Excerpt >>
Andrew Cagney <cagney@mac.com> writes:

> Hello,
> 
> I'm trying to understand how to write ``bad'' (host dependant) code
> that doesn't get screwed by strict aliasing.
> 
> For instance, the code snipit:
> 
> >  unsigned i;
> >       unsigned64 tmp_reg, tmp_reg1;
> >       for (i = 0; i < 4; i++)
> > 	*( (i < 2 ? (unsigned32 *) &tmp_reg
> > 	          : (unsigned32 *) &tmp_reg1)
> > 	   + (1 - i % 2) ) = ...;
> >       cpu->registers[...] = tmp_reg;
> >
> 
> I'm told, is bad because:
> 
> > apparently, when -fstrict-aliasing is in effect, gcc is
> > allowed to assume that the expression inside the for loop
> > has no effect on the value of tmp_reg and tmp_reg1, since
> > the assignment is to an object of dissimilar type.
> 
> Provided I make (wild?) assumptions about the host and compiler, can I
> instead write the above to use something like:
> 
> 	union {
> 	  unsigned64 u64;
> 	  unsigned32 u32[2];
> 	} tmp_reg, tmp_reg1;
> 
>         for (i = 0; i < 4; i++)
> 	  if (i < 2)

Directions >>
**a.** In the strict-aliasing message:
(i) What email address does Andrew Cagney write from?
(ii) Which compiler option is said to let gcc assume the loop expression has no effect on tmp_reg and tmp_reg1?
(iii) What are the two members of the proposed union named?
**b.** Echo the strict-aliasing message, everything from "Andrew Cagney <cagney@mac.com>" down to "by strict aliasing.".
The items that come next have no connection to the strict-aliasing message.

Extracted material >>
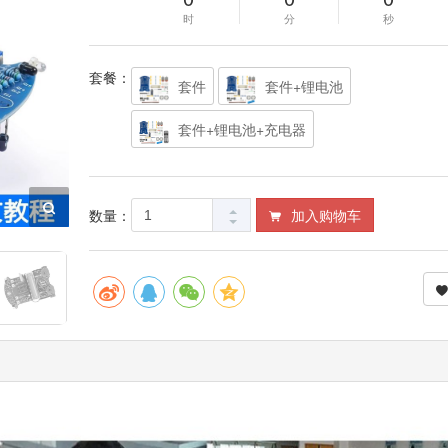
时
分
秒
套餐：
套件
套件+锂电池
套件+锂电池+充电器
数量：
加入购物车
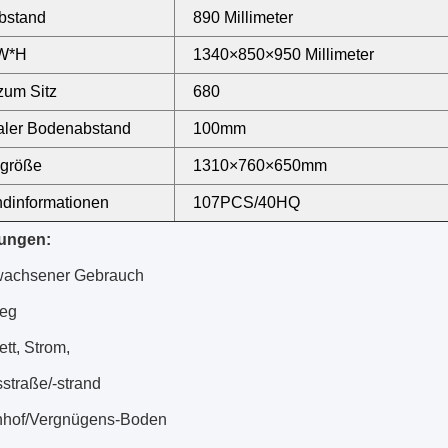
bstand
890 Millimeter
W*H
1340×850×950 Millimeter
zum Sitz
680
aler Bodenabstand
100mm
ngröße
1310×760×650mm
dinformationen
107PCS/40HQ
ungen:
wachsener Gebrauch
eg
tt, Strom,
straße/-strand
nhof/Vergnügens-Boden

Task-by-task answers >>
**a.**
(i) cagney@mac.com
(ii) -fstrict-aliasing
(iii) u64 and u32

**b.**
Andrew Cagney <cagney@mac.com> writes:

> Hello,
> 
> I'm trying to understand how to write ``bad'' (host dependant) code
> that doesn't get screwed by strict aliasing.